次日清晨。
谢必安是被一阵惊叫声吵醒的,“天啊,那什么东西?”“简直恐怖如斯。”“怎会有如此异象?”
他被这些声音吵的头疼,强忍着魂灵灼烧的疼痛,跌跌撞撞的跑出了府门,路上险些被一个门槛绊倒。
眼前的场景惊得他近乎失声:天上竟挂上了两轮圆月,另外一侧镜是两挂圆日,一半白昼,一半黑夜。就连本该隐居在大东山的范闲都跑到了这街上,看着这幅异景不敢置信道:“怎会有如此怪异的景象?难道是神庙的手笔?”,恐怕连神庙都无法创造出如此诡异的景象吧。
“我给你最后一次机会,护好他。”谢必安的脑海中回荡着这样一个声音,“就当是为了你我,护好他,让他好好的活。”这个他是谁?不言而喻。只不过谢必安没想到,居然真的有这样的机会,而且落到了自己头上,双目真的六元,再也没有了平日的冷静,嘴角还有着压制不住的窃喜,以至于他竟然都没有发现,周围人对自己投来的目光。
“快剑,你不是死了吗?”范闲的一道惊呼声将他从自己的激动中唤醒,按照他尾随的结果,谢必安应该已经给李承泽殉葬了才对,当时他亲眼看见谢必安拔剑自尽的,直直的跌入了那棺木中,甚至连最后的土都是自己埋的。
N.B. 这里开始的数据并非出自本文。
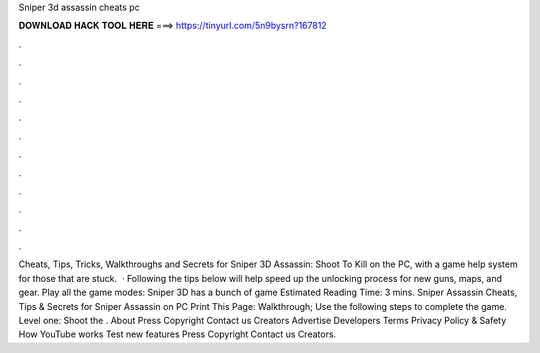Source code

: Sniper 3d assassin cheats pc

𝐃𝐎𝐖𝐍𝐋𝐎𝐀𝐃 𝐇𝐀𝐂𝐊 𝐓𝐎𝐎𝐋 𝐇𝐄𝐑𝐄 ===> https://tinyurl.com/5n9bysrn?167812

.

.

.

.

.

.

.

.

.

.

.

.

Cheats, Tips, Tricks, Walkthroughs and Secrets for Sniper 3D Assassin: Shoot To Kill on the PC, with a game help system for those that are stuck.  · Following the tips below will help speed up the unlocking process for new guns, maps, and gear. Play all the game modes: Sniper 3D has a bunch of game Estimated Reading Time: 3 mins. Sniper Assassin Cheats, Tips & Secrets for Sniper Assassin on PC Print This Page: Walkthrough; Use the following steps to complete the game. Level one: Shoot the . About Press Copyright Contact us Creators Advertise Developers Terms Privacy Policy & Safety How YouTube works Test new features Press Copyright Contact us Creators.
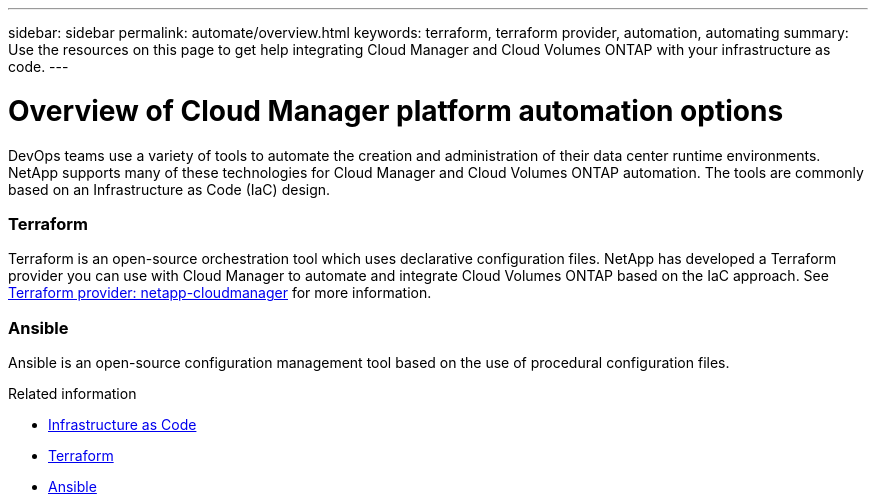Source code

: ---
sidebar: sidebar
permalink: automate/overview.html
keywords: terraform, terraform provider, automation, automating
summary: Use the resources on this page to get help integrating Cloud Manager and Cloud Volumes ONTAP with your infrastructure as code.
---

= Overview of Cloud Manager platform automation options
:hardbreaks:
:nofooter:
:icons: font
:linkattrs:
:imagesdir: ./media/

[.lead]
DevOps teams use a variety of tools to automate the creation and administration of their data center runtime environments. NetApp supports many of these technologies for Cloud Manager and Cloud Volumes ONTAP automation. The tools are commonly based on an Infrastructure as Code (IaC) design.

=== Terraform

Terraform is an open-source orchestration tool which uses declarative configuration files. NetApp has developed a Terraform provider you can use with Cloud Manager to automate and integrate Cloud Volumes ONTAP based on the IaC approach. See https://registry.terraform.io/providers/NetApp/netapp-cloudmanager/latest[Terraform provider: netapp-cloudmanager^] for more information.

=== Ansible

Ansible is an open-source configuration management tool based on the use of procedural configuration files.

.Related information

* https://www.netapp.com/us/info/what-is-infrastructure-as-code-iac.aspx[Infrastructure as Code^]
* https://www.terraform.io[Terraform^]
* https://www.ansible.com[Ansible^]
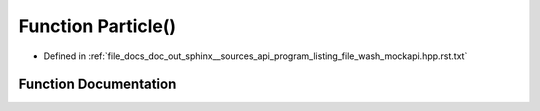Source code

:.. _exhale_function_program__listing__file__wash__mockapi_8hpp_8rst_8txt_1aa5fdd1a1b5f8db1e86c854916705e5aa:

Function Particle()
===================

- Defined in :ref:`file_docs_doc_out_sphinx__sources_api_program_listing_file_wash_mockapi.hpp.rst.txt`


Function Documentation
----------------------


.. doxygenfunction:: Particle()
   :project: my_project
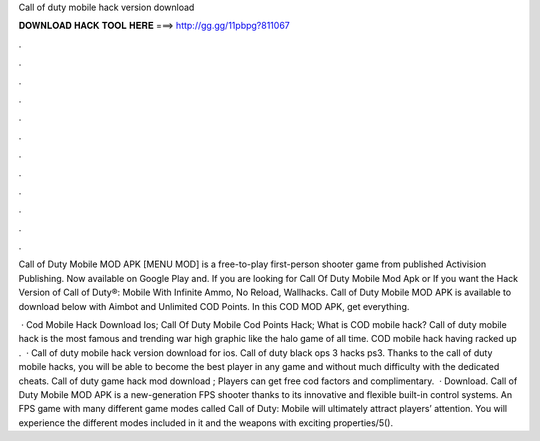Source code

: Call of duty mobile hack version download



𝐃𝐎𝐖𝐍𝐋𝐎𝐀𝐃 𝐇𝐀𝐂𝐊 𝐓𝐎𝐎𝐋 𝐇𝐄𝐑𝐄 ===> http://gg.gg/11pbpg?811067



.



.



.



.



.



.



.



.



.



.



.



.

Call of Duty Mobile MOD APK [MENU MOD] is a free-to-play first-person shooter game from published Activision Publishing. Now available on Google Play and. If you are looking for Call Of Duty Mobile Mod Apk or If you want the Hack Version of Call of Duty®: Mobile With Infinite Ammo, No Reload, Wallhacks. Call of Duty Mobile MOD APK is available to download below with Aimbot and Unlimited COD Points. In this COD MOD APK, get everything.

 · Cod Mobile Hack Download Ios; Call Of Duty Mobile Cod Points Hack; What is COD mobile hack? Call of duty mobile hack is the most famous and trending war high graphic like the halo game of all time. COD mobile hack having racked up .  · Call of duty mobile hack version download for ios. Call of duty black ops 3 hacks ps3. Thanks to the call of duty mobile hacks, you will be able to become the best player in any game and without much difficulty with the dedicated cheats. Call of duty game hack mod download ; Players can get free cod factors and complimentary.  · Download. Call of Duty Mobile MOD APK is a new-generation FPS shooter thanks to its innovative and flexible built-in control systems. An FPS game with many different game modes called Call of Duty: Mobile will ultimately attract players’ attention. You will experience the different modes included in it and the weapons with exciting properties/5().
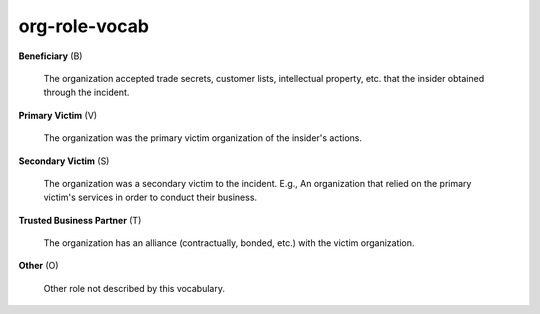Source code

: org-role-vocab
==============

**Beneficiary** (B)

    The organization accepted trade secrets, customer lists, intellectual property, etc. that the insider obtained through the incident.

**Primary Victim** (V)

    The organization was the primary victim organization of the insider's actions.

**Secondary Victim** (S)

    The organization was a secondary victim to the incident. E.g., An organization that relied on the primary victim's services in order to conduct their business.

**Trusted Business Partner** (T)

    The organization has an alliance (contractually, bonded, etc.) with the victim organization.

**Other** (O)

    Other role not described by this vocabulary.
“你究竟是谁?” 谢必安也只是惊讶了一瞬,随后又恢复了往常那副不近人情的模样,淡淡的丢下了一句:“二皇子李承泽门下剑客谢必安。”,然后就拔出了腰间那把看似无恙的配剑,既然另外一个自己的剑有那样的威力,那自己这把想必也有些奇异之处。
天下第一剑客的名号可不是吹的,谢必安的轻功十分了得,越上房梁,凌空一剑就撕开了一道裂缝,只是一条很小很小的缝隙罢了,是肉眼几乎看不到的程度。
“这红楼果然妙极……”,一道熟悉的不能再熟悉的声音,直击谢必安的灵魂,他也不知道自己现在到底是什么状态,为什么范闲能看见他?这些他都顾不上了,对着那道缝隙连续斩了好几剑,恨不得现在立马进去“殿下,殿下,你等我。”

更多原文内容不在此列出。